The threat is real. A man in Chicago died last week from hypothermia, as did a homeless man in Missouri, which is also starting to feel the effects of the polar vortex. Roughly 700 homeless people die a year due to hypothermia, according to the National Health Care for the Homeless Council.
“The greatest at risk are those who are outside and, certainly, individuals who are homeless or for some reason have nowhere to go are at the greatest risk,” said Jeff Schaider, the chairman of the department of emergency medicine at Cook County Health and Hospitals, to Earther.
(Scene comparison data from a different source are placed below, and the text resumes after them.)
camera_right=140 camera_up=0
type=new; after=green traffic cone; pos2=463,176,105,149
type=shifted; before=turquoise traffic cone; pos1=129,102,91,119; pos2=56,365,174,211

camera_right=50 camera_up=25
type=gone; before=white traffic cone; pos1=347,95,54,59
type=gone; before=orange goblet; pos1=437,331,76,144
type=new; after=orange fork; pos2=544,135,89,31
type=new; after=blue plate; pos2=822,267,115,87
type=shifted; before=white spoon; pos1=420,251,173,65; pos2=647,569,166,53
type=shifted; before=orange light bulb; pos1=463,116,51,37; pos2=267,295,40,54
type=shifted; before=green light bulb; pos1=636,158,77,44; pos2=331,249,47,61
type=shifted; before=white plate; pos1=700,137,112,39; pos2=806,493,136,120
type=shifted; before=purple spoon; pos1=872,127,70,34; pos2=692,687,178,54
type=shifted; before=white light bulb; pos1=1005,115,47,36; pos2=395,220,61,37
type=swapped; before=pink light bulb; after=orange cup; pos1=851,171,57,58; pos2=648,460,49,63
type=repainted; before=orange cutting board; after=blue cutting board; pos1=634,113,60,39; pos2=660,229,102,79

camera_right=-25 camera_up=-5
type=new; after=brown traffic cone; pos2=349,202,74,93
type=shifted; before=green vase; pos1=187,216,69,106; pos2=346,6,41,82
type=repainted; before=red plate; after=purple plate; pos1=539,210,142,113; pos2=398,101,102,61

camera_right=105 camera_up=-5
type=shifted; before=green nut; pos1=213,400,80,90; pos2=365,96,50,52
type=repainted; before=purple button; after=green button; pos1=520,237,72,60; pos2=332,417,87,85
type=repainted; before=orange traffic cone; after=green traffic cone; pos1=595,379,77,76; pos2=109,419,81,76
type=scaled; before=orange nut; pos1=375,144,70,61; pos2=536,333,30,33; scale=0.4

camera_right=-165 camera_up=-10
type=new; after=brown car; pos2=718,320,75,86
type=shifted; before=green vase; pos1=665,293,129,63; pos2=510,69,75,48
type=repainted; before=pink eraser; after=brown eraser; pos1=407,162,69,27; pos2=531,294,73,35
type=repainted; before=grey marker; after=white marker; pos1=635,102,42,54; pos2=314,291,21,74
It isn’t just the homeless we need to be concerned about. Lower-income families are vulnerable if landlords won’t turn up the heat or if they can’t afford to pay their energy bill. While it isn’t quite true that Chicago will be “colder than Mars” this week, with an expected high temperature of -13 tomorrow the city will be colder than parts of Mount Everest, Antarctica, and even Siberia. And that truth is nothing to take lightly.